O dramacie w Andach mówi się podkreślając, że chodziło o rugbystów, ale najczęściej mało istotny pozostaje poziom sportowy, jaki reprezentowali. Old Christians Club z dzielnicy Carrasco w Montevideo to 20-krotny mistrz kraju, który jednak w momencie wypadku istniał ledwie od kilku lat. Składał się w całości z absolwentów Colegio Stella Maris. Pierwszy raz mistrzostwo zdobył w 1968 roku, potem także w 1970. Planowane w 1972 roku mecze towarzyskie z Chilijczykami nie były nowością, podobne tournée zorganizowane rok wcześniej i zakończyło się wygranymi urugwajskiego zespołu.

Tyle tylko, że poziom rugby w Urugwaju i Chile był wtedy niski.

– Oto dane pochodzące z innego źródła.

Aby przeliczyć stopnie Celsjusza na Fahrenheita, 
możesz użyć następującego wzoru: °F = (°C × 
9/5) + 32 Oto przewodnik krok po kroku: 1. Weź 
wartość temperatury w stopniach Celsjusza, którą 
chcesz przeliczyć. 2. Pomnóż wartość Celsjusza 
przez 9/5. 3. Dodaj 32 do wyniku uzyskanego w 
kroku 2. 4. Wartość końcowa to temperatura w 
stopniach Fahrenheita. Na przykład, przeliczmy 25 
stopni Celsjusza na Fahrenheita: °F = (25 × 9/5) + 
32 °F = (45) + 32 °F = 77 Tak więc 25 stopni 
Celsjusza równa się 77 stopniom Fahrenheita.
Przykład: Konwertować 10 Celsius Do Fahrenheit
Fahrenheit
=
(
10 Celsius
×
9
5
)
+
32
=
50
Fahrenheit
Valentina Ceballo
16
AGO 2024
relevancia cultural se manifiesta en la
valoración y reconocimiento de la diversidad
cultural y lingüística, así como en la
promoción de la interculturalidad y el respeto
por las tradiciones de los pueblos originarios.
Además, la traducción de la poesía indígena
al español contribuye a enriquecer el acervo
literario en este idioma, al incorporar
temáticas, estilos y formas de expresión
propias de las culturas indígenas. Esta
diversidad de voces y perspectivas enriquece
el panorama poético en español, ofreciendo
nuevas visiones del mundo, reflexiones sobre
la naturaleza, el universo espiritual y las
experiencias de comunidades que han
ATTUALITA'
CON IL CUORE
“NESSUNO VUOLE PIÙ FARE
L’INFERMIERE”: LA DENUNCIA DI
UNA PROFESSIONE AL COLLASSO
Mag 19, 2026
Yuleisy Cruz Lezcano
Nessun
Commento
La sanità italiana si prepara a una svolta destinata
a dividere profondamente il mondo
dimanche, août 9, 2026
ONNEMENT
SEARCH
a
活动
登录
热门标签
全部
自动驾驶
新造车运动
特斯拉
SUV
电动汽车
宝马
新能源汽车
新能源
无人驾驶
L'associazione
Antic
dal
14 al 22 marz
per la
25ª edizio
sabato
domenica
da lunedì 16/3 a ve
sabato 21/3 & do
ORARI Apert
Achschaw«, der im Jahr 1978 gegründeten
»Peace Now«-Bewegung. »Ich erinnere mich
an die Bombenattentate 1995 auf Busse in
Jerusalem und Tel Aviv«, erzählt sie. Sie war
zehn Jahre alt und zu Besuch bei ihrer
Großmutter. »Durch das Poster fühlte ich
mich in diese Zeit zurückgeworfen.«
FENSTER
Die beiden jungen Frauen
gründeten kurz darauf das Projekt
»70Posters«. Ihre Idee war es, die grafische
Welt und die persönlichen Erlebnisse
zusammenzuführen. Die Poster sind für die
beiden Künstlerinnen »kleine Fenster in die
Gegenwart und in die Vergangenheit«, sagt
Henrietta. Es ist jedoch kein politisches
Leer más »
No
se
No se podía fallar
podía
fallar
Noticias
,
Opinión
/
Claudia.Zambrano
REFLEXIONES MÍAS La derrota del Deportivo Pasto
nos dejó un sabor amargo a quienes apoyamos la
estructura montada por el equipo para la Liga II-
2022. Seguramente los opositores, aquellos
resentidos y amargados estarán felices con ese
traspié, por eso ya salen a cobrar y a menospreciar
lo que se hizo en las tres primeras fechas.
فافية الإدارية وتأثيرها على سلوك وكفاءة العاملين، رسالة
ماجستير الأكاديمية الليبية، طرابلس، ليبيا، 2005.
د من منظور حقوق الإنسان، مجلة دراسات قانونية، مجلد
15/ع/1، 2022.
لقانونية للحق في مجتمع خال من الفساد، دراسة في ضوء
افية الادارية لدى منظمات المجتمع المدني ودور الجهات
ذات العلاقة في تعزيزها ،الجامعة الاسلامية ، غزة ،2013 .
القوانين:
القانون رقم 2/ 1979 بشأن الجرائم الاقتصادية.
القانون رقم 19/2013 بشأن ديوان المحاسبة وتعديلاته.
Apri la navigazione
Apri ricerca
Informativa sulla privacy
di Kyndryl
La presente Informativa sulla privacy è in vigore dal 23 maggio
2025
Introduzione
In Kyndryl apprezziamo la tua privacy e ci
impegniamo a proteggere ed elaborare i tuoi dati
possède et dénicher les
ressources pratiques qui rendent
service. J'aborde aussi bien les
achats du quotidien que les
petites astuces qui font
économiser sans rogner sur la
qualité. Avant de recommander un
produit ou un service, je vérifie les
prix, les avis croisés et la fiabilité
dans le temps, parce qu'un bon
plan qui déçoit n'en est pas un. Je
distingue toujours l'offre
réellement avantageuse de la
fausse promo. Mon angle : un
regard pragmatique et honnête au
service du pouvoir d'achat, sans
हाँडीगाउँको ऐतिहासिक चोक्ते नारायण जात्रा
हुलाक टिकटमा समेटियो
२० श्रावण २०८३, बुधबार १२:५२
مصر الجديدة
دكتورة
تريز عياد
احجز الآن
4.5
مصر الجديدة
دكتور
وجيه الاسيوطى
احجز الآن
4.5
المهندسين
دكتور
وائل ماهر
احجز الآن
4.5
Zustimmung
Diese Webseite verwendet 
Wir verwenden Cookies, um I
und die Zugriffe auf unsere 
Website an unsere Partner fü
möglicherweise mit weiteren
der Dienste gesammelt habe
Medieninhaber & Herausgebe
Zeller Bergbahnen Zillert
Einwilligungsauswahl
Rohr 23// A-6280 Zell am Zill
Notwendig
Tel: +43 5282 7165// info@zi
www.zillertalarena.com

W przypadku Urugwaju dużo niższy niż obecnie, gdy reprezentacja zajmuje 17. miejsce w rankingu światowym, a w krajowym związku zarejestrowanych jest ponad 10 tysięcy zawodników. – W latach 60-tych nikt w Urugwaju nie wiedział, czym jest rugby – przyznał niedawno Carlitos Paez, jeden z ocalałych. Jego kolega Roy Harley porównał ich walkę o przeżycie do sensacyjnej wygranej Urugwaju z Fidżi na MŚ w 2019 roku. – Nikt nie wierzył, że zwyciężą, a jednak im się udało. Tak samo było z nami w Andach. Rugby jest bardzo przewidywalne, więc to, co zawodnicy osiągnęli pokonując Fidżi jest imponujące – powiedział. Ostatecznie urugwajska drużyna rok temu i tak odpadła w Japonii po fazie grupowej, ale nawet sam udział w MŚ jest czymś, o czym pół wieku wcześniej nie można było marzyć.

Co prawda od inauguracji w 1951 roku mistrzostw Ameryki Południowej w rugby Urugwaj regularnie plasował się na podium, ale miało to związek z niewielką liczbą uczestników. W 1967 i 1969 roku zagrały tylko trzy ekipy, a wygrywała Argentyna przed Chile i Urugwajem. W obu przypadkach wystąpił jeden z tragicznie zmarłych w Andach Guido Magri, który brał też udział w kolejnym turnieju w 1971 roku w Montevideo, gdzie gospodarze w pięcioosobowej stawce wyprzedzili Brazylię i Paragwaj. Wśród uczestników tej drugiej imprezy znalazł się także Roberto Canessa. Po katastrofie uczestniczył w mistrzostwach w 1977 roku, a także meczach towarzyskich z Nową Zelandią i Argentyną. W 1973 i 1977 roku w kadrze grał Gustavo Zerbino, a najdłużej ojczyznę reprezentował Antonio Vizintin – aż do 1981 roku, gdy Urugwajczycy wykorzystali nieobecność Argentyny i pierwszy raz wywalczyli mistrzostwo kontynentu.

Miłość do rugby pozostała wśród ocalałych długo po zakończeniu przez nich karier sportowych. Zespół Old Christians co roku rozgrywa złożony z kilku dyscyplin sportu Puchar Przyjaźni z drużyną Old Grangonian z Chile, która w 1972 roku miała być jego rywalem. Mecze są organizowane na zmianę w obu krajach. Na boisku do rugby pojawiali się także starsi panowie, bohaterowie wydarzeń sprzed kilku dekad. W 2012 roku w 40. rocznicę wypadku po wysokiej (71:14!) wygranej ciągle pamiętających dawne sztuczki Urugwajczyków z Nando Parrado na czele w Santiago przyjął ich prezydent Chile.